**TO DO**
Which lines in the entries below contain the word "este"? Pull out each of those lines, and treat uppercase and lowercase as different.

**TASK DATA**

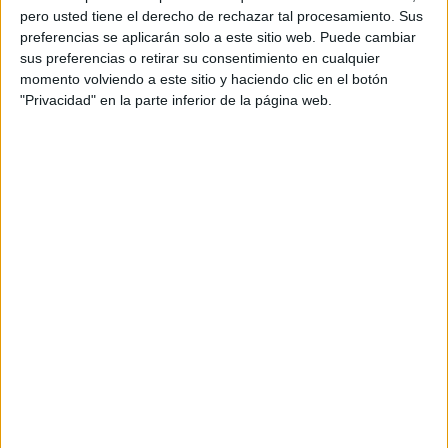
pero usted tiene el derecho de rechazar tal procesamiento. Sus
preferencias se aplicarán solo a este sitio web. Puede cambiar
sus preferencias o retirar su consentimiento en cualquier
momento volviendo a este sitio y haciendo clic en el botón
"Privacidad" en la parte inferior de la página web.
Acerca de orientacionandujar
Orientación Andújar no es solo un blog, es la apuesta
personal de dos profesores Ginés y Maribel, que
además de ser pareja, son los encargados de los
contenidos que encontramos dentro del blog y en el
cual, vuelcan la mayor parte del tiempo, que sus tareas
como docentes, y voluntarios en sus meses de verano
les permite.
DEJA UNA RESPUESTA
Tu dirección de correo electrónico no será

**ANSWER TO THIS PROBLEM**
preferencias se aplicarán solo a este sitio web. Puede cambiar
momento volviendo a este sitio y haciendo clic en el botón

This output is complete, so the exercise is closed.